Birleşmiş Milletler’in (BM) 2012 yılında aldığı bir kararla, kız çocuklarının cinsiyetlerinden ötürü maruz kaldıkları ayrımcılık konusunda farkındalığın artırılması için 11 Ekim Dünya Kız Çocukları Günü ilan edildi.
BM 1981'de ‘Kadınlara Karşı Her Türlü Ayrımcılığın Önlenmesi Sözleşmesi'ni (CEDAW), 1 Ağustos 2014’te Türkiye’de resmen yürürlüğe giren İstanbul Sözleşmesi gibi uluslararası sözleşmeleri de imzalamıştı. Ama sorunların kökten çözümü için kayda değer bir ilerleme kaydedildi mi?
11 Ekim Dünya Kız Çocukları Günü, her yıl olduğu gibi bu yıl da dünyanın her yerinde resmi ideolojinin gölgesinde kutlama havasında çeşitli etkinliklerle anılacak.
Ancak somut sonuçları hemen görülmese de kız çocuklarının bilinçlendirilmesi açısından bu etkinlikleri hafife almak doğru olmaz.
Nitekim 20 Mart 2021’de Türkiye’nin İstanbul Sözleşmesi’nden çekildiğini duyurması da hatadır.
Kadınlar, çocuk yaşta cinsiyet ayrımcılığıyla karşılaşıyorlar. Milyonlarca kız çocuğu daha oyun çağındayken sanki yetişkinmiş gibi ucuz emek gücü olarak görülüyor; aile içinde ev işleri ve çocuk bakımından sorumlu tutuluyor; beterin beteri erken evliliğe ve anne olmaya yönlendiriliyorlar.
Kız çocuğu olmak bu mudur? Dünya susuyor. Üstelik yaşları nedeniyle cinsiyet ayrımcılığına, şiddete en açık kesim kız çocukları.
Ama dünyanın bugünkü siyasal ikliminde kadın sorunları genel tarafından yutuluyor.

*Sağlanan veriler*.
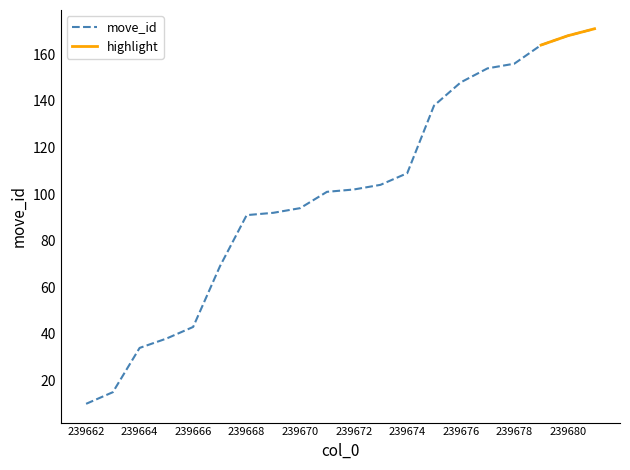

The value of move_id at 239678 is 249. True or false?

False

*Okuduklarınızı uygulayın*.
[1] Aşağıdaki ifadeler Dünya Kız Çocukları Günü metniyle uyuşuyor mu? Her biri için evet ya da hayır deyin ve kararı belirleyen sözcükleri metinden aynen alıntılayın.
(a) BM, 11 Ekim'i 2012 yılında aldığı bir kararla Dünya Kız Çocukları Günü ilan etti.
(b) İstanbul Sözleşmesi Türkiye'de 1981 yılında resmen yürürlüğe girdi.
(c) Kız çocuklarına yönelik etkinlikleri hafife almak doğru değildir.
[2] Dünya Kız Çocukları Günü metnine göre Türkiye, İstanbul Sözleşmesi’nden çekildiğini hangi tarihte duyurdu?
[3] Dünya Kız Çocukları Günü metninde "11 Ekim Dünya Kız Çocukları Günü, her" sözcükleriyle açılıp "kesim kız çocukları." sözcükleriyle kapanan bölümü kelimesi kelimesine aktarın.

*Sıralı yanıtlar*.
[1]
(a) Evet: "Birleşmiş Milletler’in (BM) 2012 yılında aldığı bir kararla, kız çocuklarının cinsiyetlerinden ötürü maruz kaldıkları ayrımcılık konusunda farkındalığın artırılması için 11 Ekim Dünya Kız Çocukları Günü ilan edildi."
(b) Hayır: "1 Ağustos 2014’te Türkiye’de resmen yürürlüğe giren İstanbul Sözleşmesi"
(c) Evet: "bu etkinlikleri hafife almak doğru olmaz."

[2] Türkiye, İstanbul Sözleşmesi’nden çekildiğini 20 Mart 2021’de duyurdu.

[3]
11 Ekim Dünya Kız Çocukları Günü, her yıl olduğu gibi bu yıl da dünyanın her yerinde resmi ideolojinin gölgesinde kutlama havasında çeşitli etkinliklerle anılacak.
Ancak somut sonuçları hemen görülmese de kız çocuklarının bilinçlendirilmesi açısından bu etkinlikleri hafife almak doğru olmaz.
Nitekim 20 Mart 2021’de Türkiye’nin İstanbul Sözleşmesi’nden çekildiğini duyurması da hatadır.
Kadınlar, çocuk yaşta cinsiyet ayrımcılığıyla karşılaşıyorlar. Milyonlarca kız çocuğu daha oyun çağındayken sanki yetişkinmiş gibi ucuz emek gücü olarak görülüyor; aile içinde ev işleri ve çocuk bakımından sorumlu tutuluyor; beterin beteri erken evliliğe ve anne olmaya yönlendiriliyorlar.
Kız çocuğu olmak bu mudur? Dünya susuyor. Üstelik yaşları nedeniyle cinsiyet ayrımcılığına, şiddete en açık kesim kız çocukları.